Work item:
Determine how many lines below contain the word "plan", then write that number by itself.

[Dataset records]
──────────

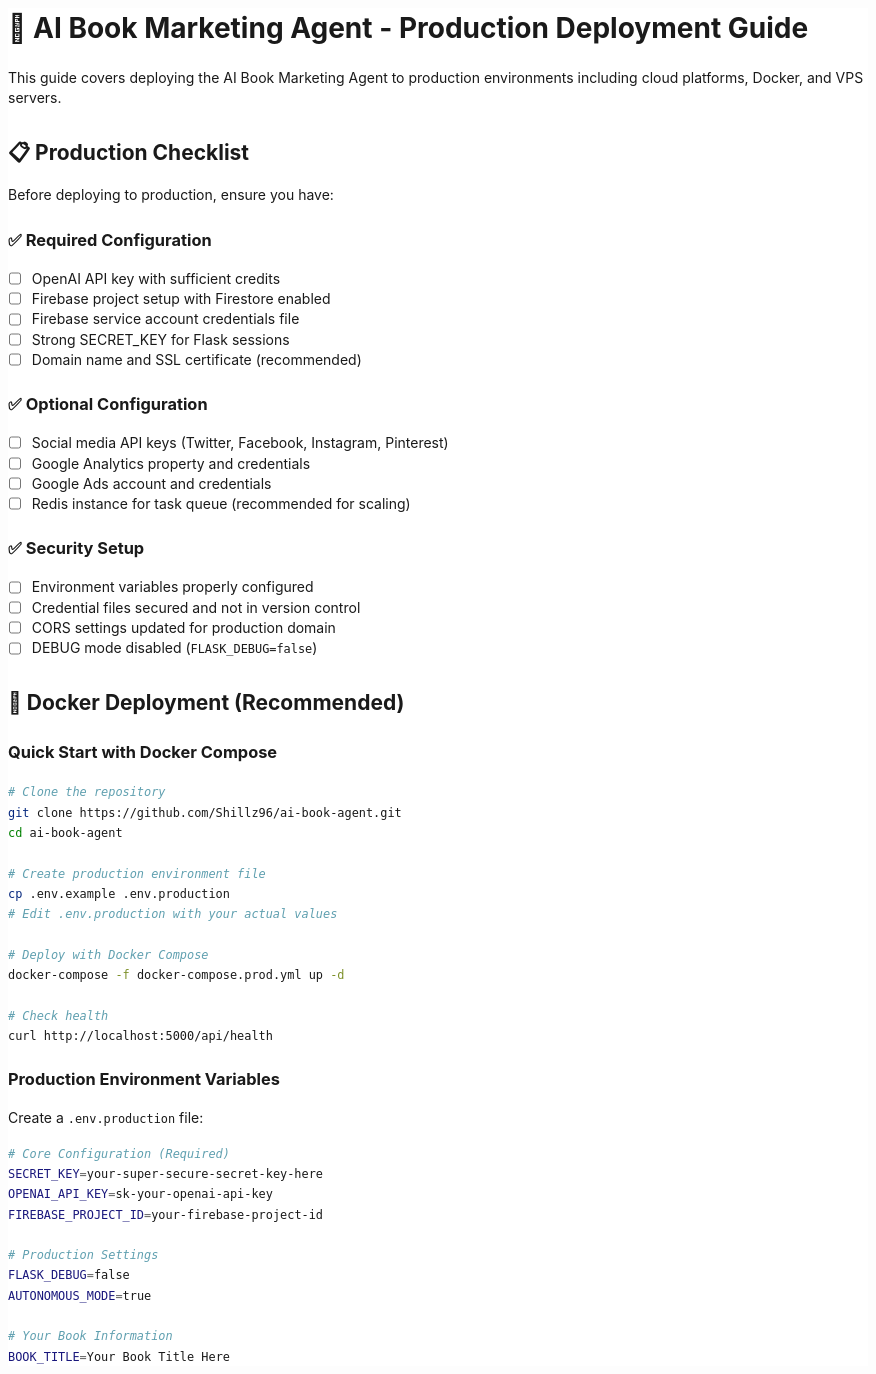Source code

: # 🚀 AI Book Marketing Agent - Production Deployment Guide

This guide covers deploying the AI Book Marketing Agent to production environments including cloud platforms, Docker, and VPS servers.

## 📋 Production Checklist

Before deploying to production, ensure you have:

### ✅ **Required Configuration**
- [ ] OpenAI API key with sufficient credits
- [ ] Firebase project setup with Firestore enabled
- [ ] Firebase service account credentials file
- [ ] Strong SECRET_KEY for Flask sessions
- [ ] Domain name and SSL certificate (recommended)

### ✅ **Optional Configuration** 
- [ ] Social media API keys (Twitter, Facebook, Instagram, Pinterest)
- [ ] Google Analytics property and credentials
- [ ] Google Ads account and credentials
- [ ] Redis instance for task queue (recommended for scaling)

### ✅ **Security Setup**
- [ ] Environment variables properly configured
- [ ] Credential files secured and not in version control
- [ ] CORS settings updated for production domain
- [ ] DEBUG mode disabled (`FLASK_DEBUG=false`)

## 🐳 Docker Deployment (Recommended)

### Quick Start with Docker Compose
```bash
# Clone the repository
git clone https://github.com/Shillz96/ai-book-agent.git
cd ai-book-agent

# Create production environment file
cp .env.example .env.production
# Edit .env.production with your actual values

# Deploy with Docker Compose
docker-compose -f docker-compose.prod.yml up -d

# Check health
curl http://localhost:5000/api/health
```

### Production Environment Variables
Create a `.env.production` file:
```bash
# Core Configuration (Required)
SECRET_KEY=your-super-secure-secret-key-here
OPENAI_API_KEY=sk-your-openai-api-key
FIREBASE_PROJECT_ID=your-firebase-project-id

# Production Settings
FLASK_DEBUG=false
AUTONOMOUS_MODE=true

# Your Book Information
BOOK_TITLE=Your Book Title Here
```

──────────

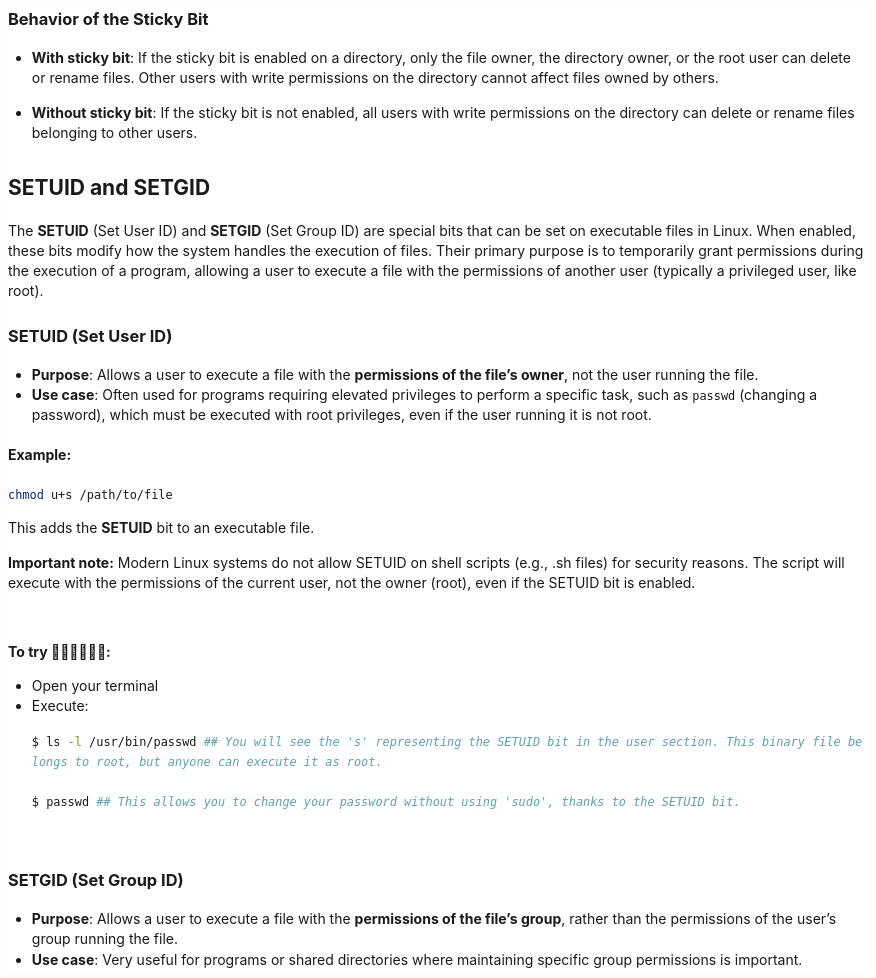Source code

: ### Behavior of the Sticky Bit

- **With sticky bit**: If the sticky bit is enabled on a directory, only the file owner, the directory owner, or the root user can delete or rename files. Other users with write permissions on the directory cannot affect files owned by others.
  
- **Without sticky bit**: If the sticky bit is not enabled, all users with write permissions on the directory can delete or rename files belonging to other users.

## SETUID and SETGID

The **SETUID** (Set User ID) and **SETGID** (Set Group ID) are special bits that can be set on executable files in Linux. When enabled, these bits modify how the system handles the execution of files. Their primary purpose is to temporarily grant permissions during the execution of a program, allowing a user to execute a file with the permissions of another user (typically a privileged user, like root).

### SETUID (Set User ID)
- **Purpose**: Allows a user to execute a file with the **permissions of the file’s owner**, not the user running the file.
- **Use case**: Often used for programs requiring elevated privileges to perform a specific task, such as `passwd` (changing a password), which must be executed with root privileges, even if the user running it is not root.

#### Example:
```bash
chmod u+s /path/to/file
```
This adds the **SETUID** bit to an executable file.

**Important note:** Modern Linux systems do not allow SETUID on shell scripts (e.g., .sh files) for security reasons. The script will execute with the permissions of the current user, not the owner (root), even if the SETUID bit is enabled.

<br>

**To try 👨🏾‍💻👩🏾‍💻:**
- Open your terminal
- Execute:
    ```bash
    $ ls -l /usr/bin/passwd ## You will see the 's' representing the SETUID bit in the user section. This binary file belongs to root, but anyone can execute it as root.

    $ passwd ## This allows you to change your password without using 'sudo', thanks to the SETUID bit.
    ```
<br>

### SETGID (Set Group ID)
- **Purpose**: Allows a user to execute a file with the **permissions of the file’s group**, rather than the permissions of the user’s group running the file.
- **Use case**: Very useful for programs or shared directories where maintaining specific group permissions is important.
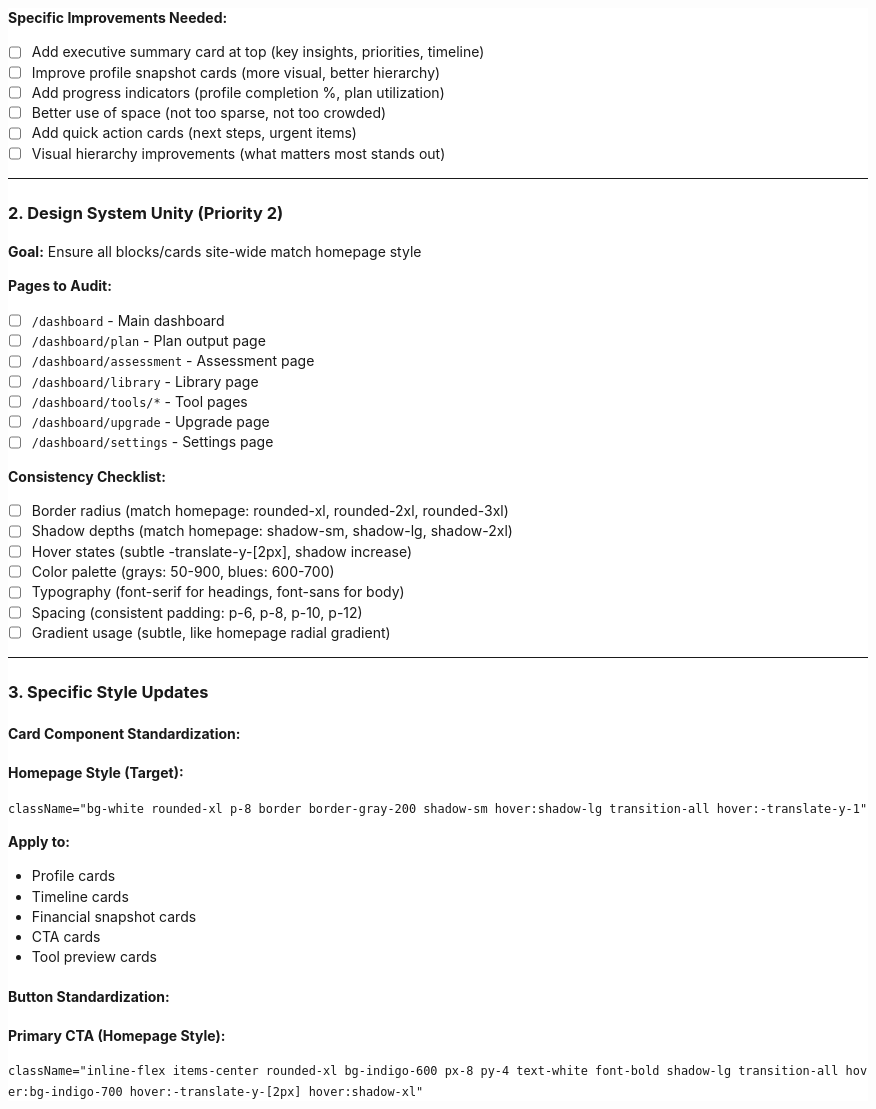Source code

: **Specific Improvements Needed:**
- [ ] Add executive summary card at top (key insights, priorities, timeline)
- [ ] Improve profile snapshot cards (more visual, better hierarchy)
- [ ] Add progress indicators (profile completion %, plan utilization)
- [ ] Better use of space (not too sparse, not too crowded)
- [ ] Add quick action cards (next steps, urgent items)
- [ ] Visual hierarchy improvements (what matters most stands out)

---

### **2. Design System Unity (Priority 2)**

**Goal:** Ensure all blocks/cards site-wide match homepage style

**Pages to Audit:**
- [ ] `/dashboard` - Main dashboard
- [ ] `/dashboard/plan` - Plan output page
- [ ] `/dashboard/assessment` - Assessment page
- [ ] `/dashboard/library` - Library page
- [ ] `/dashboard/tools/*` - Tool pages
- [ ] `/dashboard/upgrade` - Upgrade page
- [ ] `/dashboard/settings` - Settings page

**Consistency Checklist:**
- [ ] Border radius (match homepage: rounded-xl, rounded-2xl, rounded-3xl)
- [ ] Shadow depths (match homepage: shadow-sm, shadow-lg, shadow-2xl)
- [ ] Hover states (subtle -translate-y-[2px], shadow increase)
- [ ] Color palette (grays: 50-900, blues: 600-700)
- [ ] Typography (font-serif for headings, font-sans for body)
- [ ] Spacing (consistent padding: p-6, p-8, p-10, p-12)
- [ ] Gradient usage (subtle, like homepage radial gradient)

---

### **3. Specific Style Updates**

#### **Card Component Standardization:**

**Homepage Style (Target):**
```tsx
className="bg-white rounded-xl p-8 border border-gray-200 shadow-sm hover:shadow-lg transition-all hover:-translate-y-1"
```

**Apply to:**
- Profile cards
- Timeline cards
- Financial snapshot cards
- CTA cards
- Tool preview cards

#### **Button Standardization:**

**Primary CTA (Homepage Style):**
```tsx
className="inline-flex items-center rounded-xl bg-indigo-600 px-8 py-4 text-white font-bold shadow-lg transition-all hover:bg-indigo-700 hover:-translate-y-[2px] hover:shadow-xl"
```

──────────

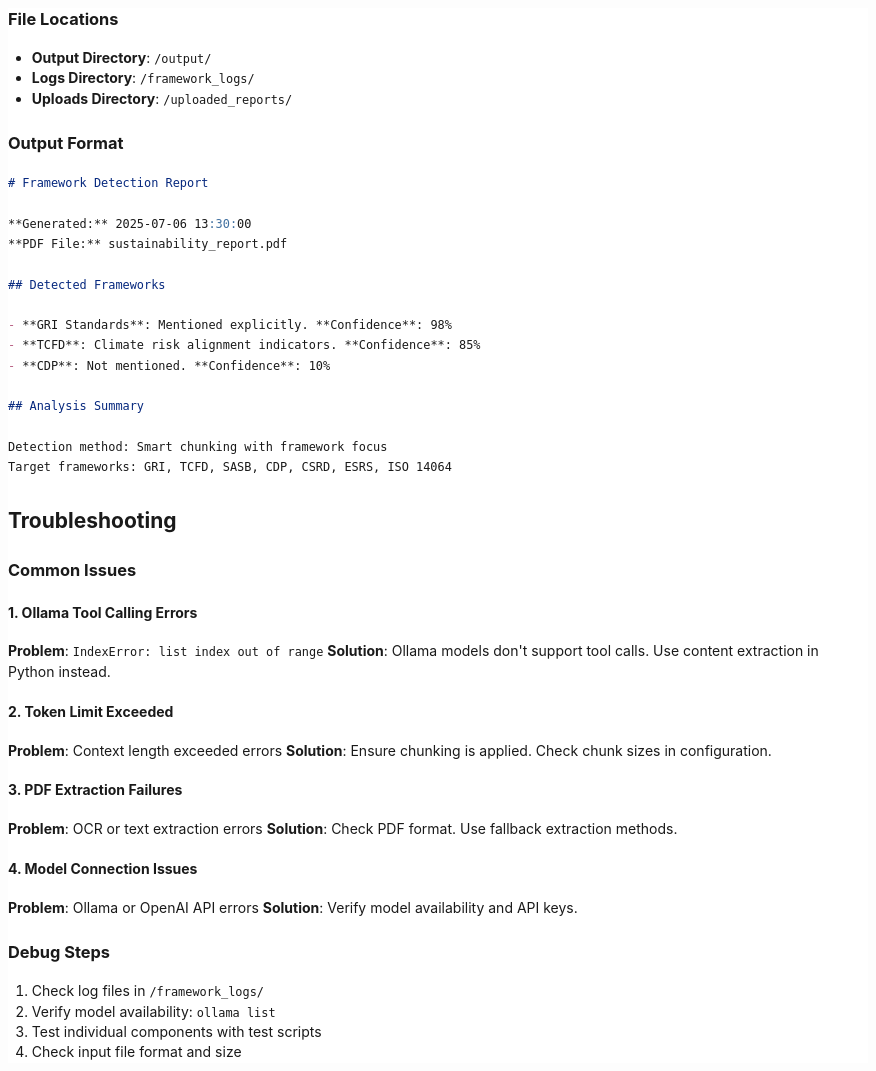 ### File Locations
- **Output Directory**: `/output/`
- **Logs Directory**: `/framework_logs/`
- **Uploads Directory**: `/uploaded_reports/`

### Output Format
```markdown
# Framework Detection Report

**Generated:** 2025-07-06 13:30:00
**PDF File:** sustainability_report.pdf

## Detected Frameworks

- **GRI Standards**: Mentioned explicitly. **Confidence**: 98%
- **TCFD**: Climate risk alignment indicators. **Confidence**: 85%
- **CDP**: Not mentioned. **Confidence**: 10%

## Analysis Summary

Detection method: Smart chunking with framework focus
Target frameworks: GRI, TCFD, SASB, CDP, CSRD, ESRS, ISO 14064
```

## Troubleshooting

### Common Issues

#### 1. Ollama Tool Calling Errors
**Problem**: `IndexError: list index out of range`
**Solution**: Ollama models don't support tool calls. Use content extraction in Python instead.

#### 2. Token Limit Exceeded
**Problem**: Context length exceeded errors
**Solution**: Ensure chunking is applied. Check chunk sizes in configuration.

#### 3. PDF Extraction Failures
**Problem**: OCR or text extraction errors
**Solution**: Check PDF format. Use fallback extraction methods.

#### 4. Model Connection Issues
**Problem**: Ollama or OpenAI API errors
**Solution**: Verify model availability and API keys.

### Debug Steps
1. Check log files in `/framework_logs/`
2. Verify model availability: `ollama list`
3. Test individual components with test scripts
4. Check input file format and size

──────────

Reply to the task:
2